齊雲成後背靠在椅子上,面無表情道,「岳探長,請你開始吧。」
「好。」岳芸鵬說話聲音大不少,打看所有人,「今天這個故事其實很簡單,各位都參與了其中。孟買辦安排酒局,邀請作家、教授、京劇名角。酒席宴前京劇名角得到一瓶安眠藥。
可是喝酒的時候,就有人在教授的酒里下了安眠藥,教授受藥力所致回去房間休息。
這會兒有人要去到教授的房間偷東西,他本以為教授昏迷,誰想到教授還醒著情急之下殺了教授。
緊接偷出疫苗交給了他所謂的欒經理,欒經理再用放鴿子的形式把疫苗傳出去。
所以禮賓張仲元是你殺的人。」
「沒錯,是我殺的。

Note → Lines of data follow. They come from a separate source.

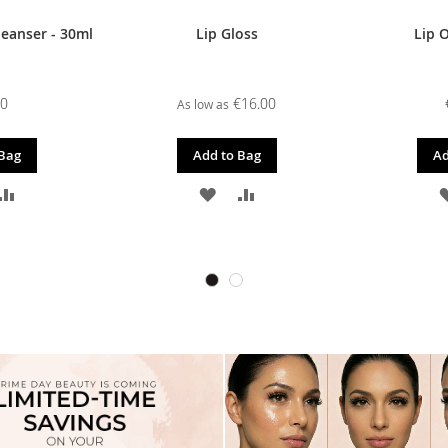
leanser - 30ml
Lip Gloss
Lip O
00
€16.00
As low as
 Bag
Add to Bag
Ad
D
ADD
ADD
ADD
TO
TO
TO
SH
COMPARE
WISH
COMPARE
T
LIST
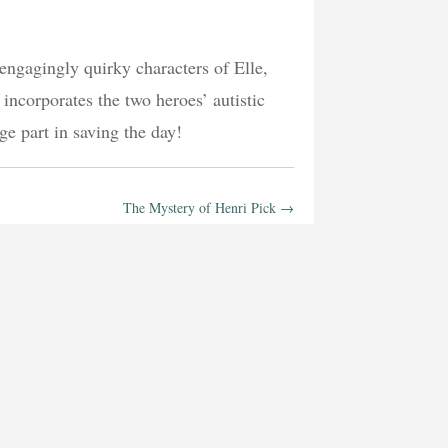
 engagingly quirky characters of Elle,
ncorporates the two heroes’ autistic
ge part in saving the day!
The Mystery of Henri Pick
→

」已經商量好,張九靈不可能反駁。
齊雲成坐在位置上呵呵一笑,用餘光撇了撇左右兩邊的人,似乎在打看他們的表情。
正是用餘光打看人,周顧藍覺得師父演得真讓人害怕,仿佛他們全部是待宰的羔羊。
難怪師父和師娘拍偽裝者大受好評,演技一直在。
「但是誰給教授下的藥?」岳芸鵬繼續推理,「還有人……就在我們當中,看似請教授吃飯其實為了給他下藥,對嗎?」
目光對過來,孟鶴糖一副不知道在說自己的模樣,看看左邊的名角,又看看右邊的警監,這才反應過來,不可思議道。
「你說我?」
「不是你嗎?」…
孟鶴糖被逗樂了,開始按照岳芸鵬的計劃進行,「開什麼玩笑,我為什麼要給自己找這種麻煩。」
「教唆禮賓偷疫苗的人也是你,給教授下藥的也是你。」
望著岳芸鵬的臉,孟鶴糖瞪著眼睛,「跟我一毛錢關係都沒有。」
但下一秒,張九靈扮演的禮賓開口,「我承認,人是我殺的。背後教唆指使的人是孟買辦。」
齊雲成對眼前一切很滿意,「岳探長,你還有什麼證據嗎?」
「周名角說過教授給過他一瓶安眠藥,他自己也有一瓶,現在在哪呢?」
「在房間啊。」周九量回答。
「但是我沒有在房間搜到過!!」岳芸鵬表情嚴肅,「所有人的房間我都搜查過,但是孟買辦我沒去過,因為身份在這,警監先生不讓我去。黑衣人,現在去孟買辦的房間一下。」
燒餅、張九喃去東西。
果不其然到了一瓶安眠藥。
「不可能,我的房間裡怎麼會有這個東西,我的房間只有岳探長去過,一定是他想栽贓我。」
「不要激動嘛孟會長。」齊雲成打住了一下孟鶴糖,再看一眼岳芸鵬,眼神中流露出了一些不信任,「鉛筆有嗎?」
旁邊燒餅遞過來一隻。
「岳探長我想借你的本用一下。」
「當然可以。」
接過來小本子,齊雲成開始用鉛筆圖畫,他監聽時自然發現了探長撕紙聲音,過後還查到有燒紙痕跡,現在正是在懷疑。
懷疑的結果並沒有錯。
在本子上出來了探長審訊禮賓時候寫下的孟字。
「來。」齊雲成直接把本子丟過去,「岳探長你解釋一下孟字怎麼回事?」
岳芸鵬解釋不了,原本有些浮起的嘴角徹底落下,眼神空洞起來,仿佛一切都完了。
但這一切又在按照他的計劃實施。
同時孟鶴糖悄悄看了他一眼,終於明白他的計劃是什麼了。